_Tarefas_
A. Segundo o texto sobre os sofistas, por que se pode dizer que eles ministravam uma educação seletiva a partir dos 14 anos? Responda em até três frases.
B. Liste os nomes gregos, conforme aparecem no texto sobre os sofistas, das disciplinas da instrução básica recebida na escola.
C. Como o texto sobre os sofistas descreve Anito?

_Texto fornecido_
Ora, "ensinar a arte da política e empreender fazer dos homens bons cidadãos" (Prot. 319a) era o que precisamente em Atenas se considerava o campo especial do amador e do cavalheiro. Todo ateniense da alta classe devia entender a conduta adequada dos negócios por uma espécie de i finto herdado de seus antepassados, e estar preparado para transmiti-lo aos filhos. Até Protágoras admitia isso, embora pretendendo que ainda deixava espaço para sua arte pedagógica como suplemento. [Osório diz: Instinto nada! Exemplo e meios para tal]

Na passagem do Meno, a que já se referiu, Sócrates sugere inocentemente a Anito, importante líder democrático que se tornou seu principal acusador, que os sofistas eram as pessoas adequadas para instilar no jovem a sophia que o adequará para administrar o Estado, governar a cidade, e em geral demonstrar o savoir-faire próprio do cavalheiro. Quando Anito os injuria como ameaça para a sociedade, e Sócrates pergunta a quem, então, na sua opinião, o jovem deve se dirigir para tal treinamento, ele replica que não há nenhuma necessidade de mencionar indivíduos particulares, pois "todo cavalheiro decente ateniense que lhe acontecer encontrar, faria dele melhor homem do que os sofistas poderiam fazer". [Osório diz: Na democracia, nem todos são democratas, nem seus líderes!]

Havia, como vimos, uma arte que todos os sofistas ensinavam, a saber, a retórica, e uma posição epistemológica de que todos partilhavam, a saber, um ceticismo segundo o qual o conhecimento só podia ser relativo ao sujeito que percebe. Os dois estavam mais diretamente conexos do que se podia pensar. A retórica não desempenha o papel em nossas vidas que desempenhou na Grécia antiga. (Fonte: Os sofistas, W. K. C. Guthrie, tradução, João Rezende Costa, Paulus, São Paulo, 1995, p. 16 e 41-42),

 

Kerferd ensina:

 

Estes dois aspectos da democracia pericleana foram, sem dúvida, importantes no desenvolvimento de uma demanda pelos serviços dos sofistas. Mas estaremos provavelmente certos se pusermos maior ênfase no segundo. O que "os sofistas estavam aptos a oferecer não era, de forma alguma, uma contribuição para a educação das massas. Eles ofereciam um produto caro, valiosíssimo para os que estavam buscando fazer carreira na política e na vida pública em geral, isto é, uma espécie de educação secundária seletiva, em continuação à da instrução básica recebida na escola, em linguagem e literatura (Grammatikê e Mausikê), aritmética (Logistikê) e atletismo (Gymnastik)ver, por exemplo, Platão, Prot. 318el; Xenofonte, Constituição dos espartanos, II, 1. Como a educação da escola elementar se completava normalmente no ponto em que o menino deixava de ser criança (Pais) para tornar-se um adolescente ou um jovem (Meirakion) (ver Platão, Laques 179a5-7; Xenofonte, Const. dos espartanos III, I), e visto que se tornar um Meirakion era equacionado com a idade da puberdade, tradicionalmente fixada aos 14 anos (Aristóteles, HA VII. 581al2ss.), podemos dizer, em termos modernos, se quisermos, que os sofistas ministravam uma educação seletiva para a idade de 14 anos em diante.

_Dados registrados_
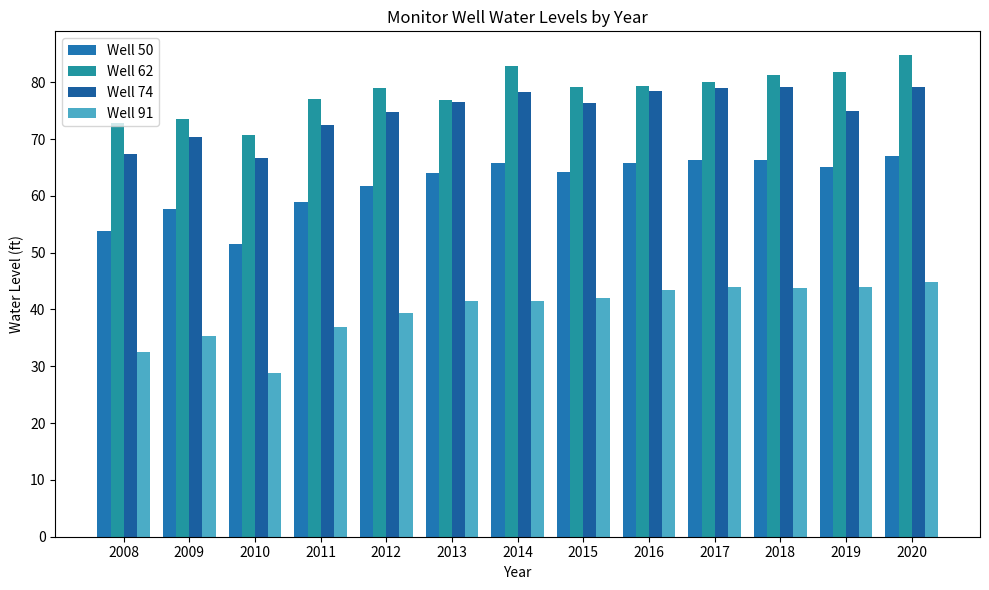

How many values in the Well 91 series exceed 41?

8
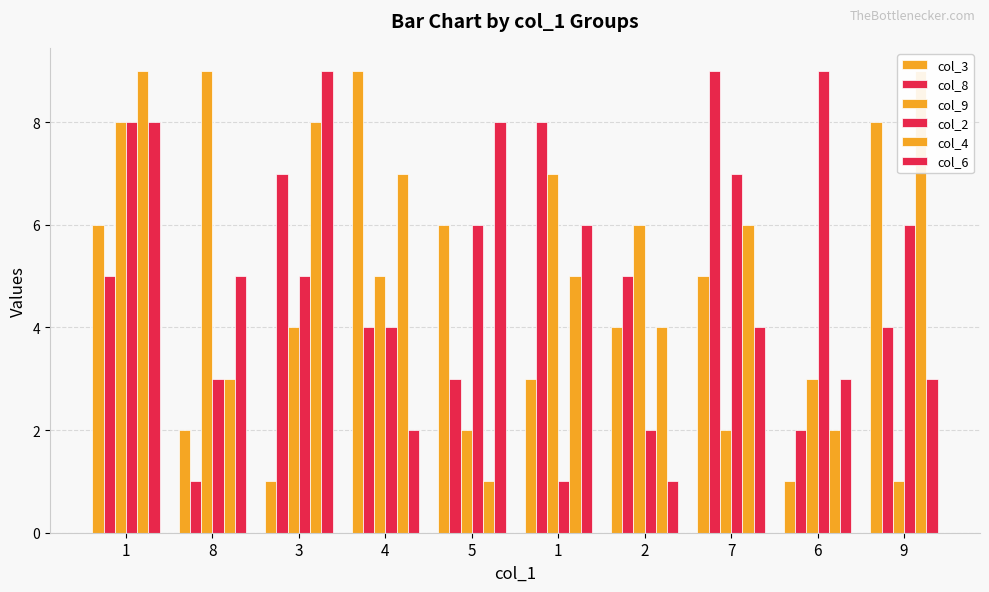

Rank the series by their maximum value, from lowest to highest.

col_3, col_8, col_9, col_2, col_4, col_6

_Respostas_
A. A escola elementar normalmente terminava quando o menino deixava de ser criança (Pais) e se tornava um jovem (Meirakion). Tornar-se um Meirakion era equiparado à puberdade, tradicionalmente fixada aos 14 anos. Como os sofistas davam continuidade a essa instrução básica, o ensino deles começava a partir dessa idade.

B. Grammatikê, Mausikê, Logistikê, Gymnastik

C. Como um importante líder democrático que se tornou o principal acusador de Sócrates.